Vectors $A = \{α_1, α_2, ...\}$ can be seen as a matrix of $2$ linearly independent columns for every $3$ in a row. This can be visualised as: $$A=\pmatrix{ind&ind&dep&ind&ind&dep&...\\ ind&ind&dep&ind&ind&dep&... \\ ind&ind&dep&ind&ind&dep&...\\ ind&ind&dep&ind&ind&dep&... \\ ...&...&...&...&...&... &...}$$

Then it possible that the field $lin(A)$ is infinitely dimensional.
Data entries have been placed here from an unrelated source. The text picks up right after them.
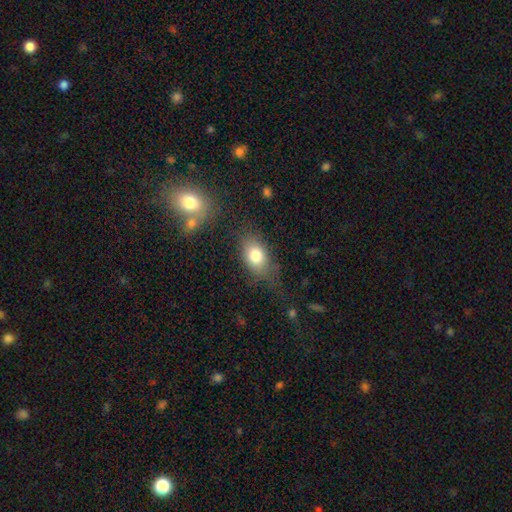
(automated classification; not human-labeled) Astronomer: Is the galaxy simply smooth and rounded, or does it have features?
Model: smooth — 78%.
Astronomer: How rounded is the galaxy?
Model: in between — 78%.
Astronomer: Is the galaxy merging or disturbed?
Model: none — 68%.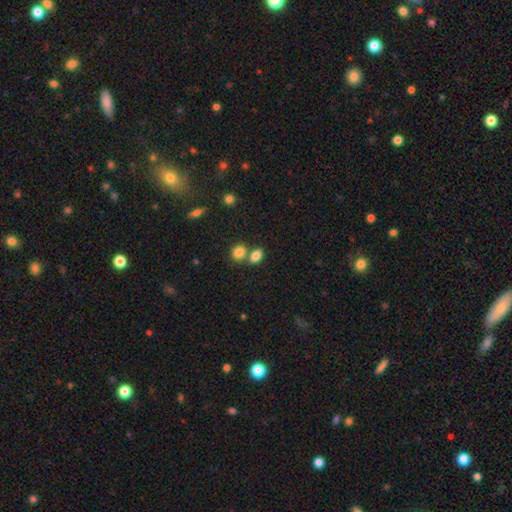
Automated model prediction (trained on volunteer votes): The model was most divided on "merging": none: 46%, merger: 43%, minor disturbance: 9%, major disturbance: 3%. More confident: smooth or featured — smooth (83%); how rounded — in between (70%).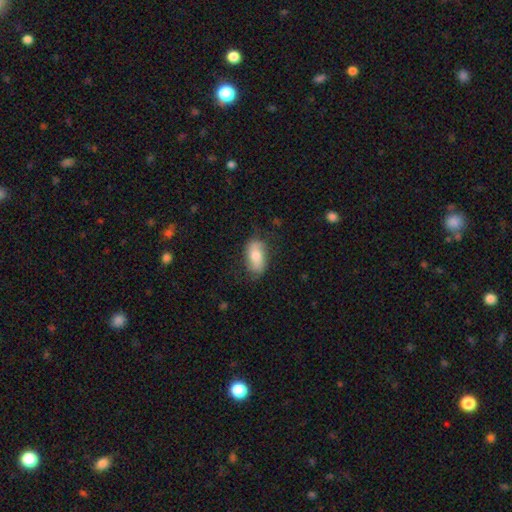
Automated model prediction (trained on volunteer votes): A smooth galaxy with no disk features (68%) that is in between round and cigar-shaped (90%).

Vote fractions:
- Smooth or featured? smooth: 68% / featured or disk: 26% / star or artifact: 6%
- How rounded? in between: 90% / cigar-shaped: 5% / round: 5%
- Merging? none: 72% / minor disturbance: 21% / major disturbance: 6% / merger: 1%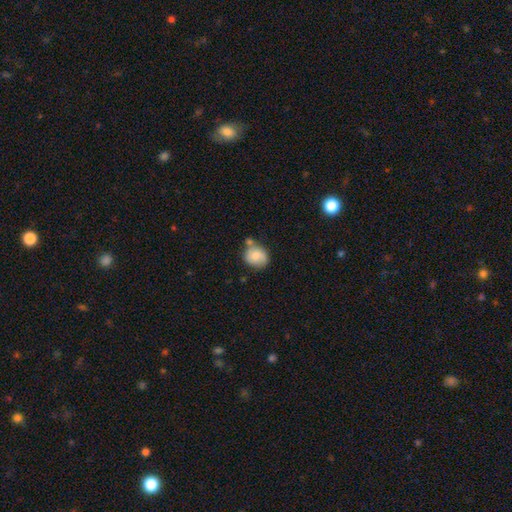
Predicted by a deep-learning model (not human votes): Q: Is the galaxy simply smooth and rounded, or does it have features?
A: smooth — 75%.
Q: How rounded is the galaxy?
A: round — 73%.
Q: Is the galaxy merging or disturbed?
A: none — 52%.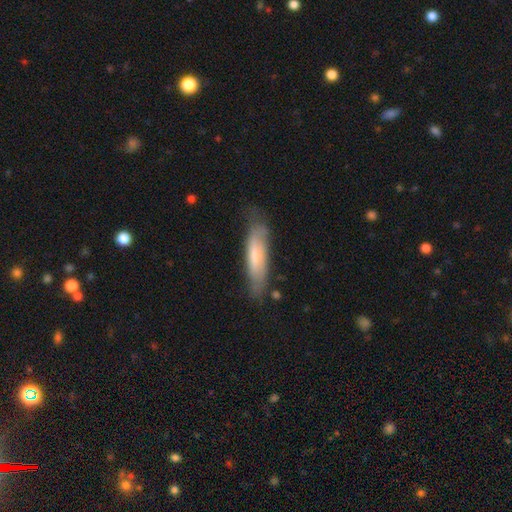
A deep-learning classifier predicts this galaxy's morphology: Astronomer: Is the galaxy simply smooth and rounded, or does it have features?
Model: smooth — 59% (runner-up: featured or disk, 35%).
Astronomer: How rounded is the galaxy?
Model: cigar-shaped — 70%.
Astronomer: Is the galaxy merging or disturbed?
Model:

Can somebody tell me if I think correctly?

Answer 1

It depends on whether many of the $\alpha_i$ can be zero. If infinitely many can be zero, you can have at least one in every three zero and the condition will hold. If infinitely many are not zero you can have an infinite dimensional space. If zero vectors are excluded you cannot have an infinite dimensional space. We are told that we can write $\alpha_3$ as a comibination of $\alpha_1$ and $\alpha_2$. Then we can write $\alpha_4$ as a combination of $\alpha_2$ and $\alpha_3$. What does that tell you? Continue

Answer 2

Let $V$ be the vector space of real sequences $(a_n)_{n=0}^{\infty}$. Let $e_j$ denote the sequence which has $1$ in the $j$-th place and $0$ elsewhere. Let $f_j=e_j$ when $j\not= 0\mod 3$, and let $f_{3k}=0$.

Then the vectors $f_0, f_1, f_2, \dots$ satisfy the required condition and span an infinite dimensional space.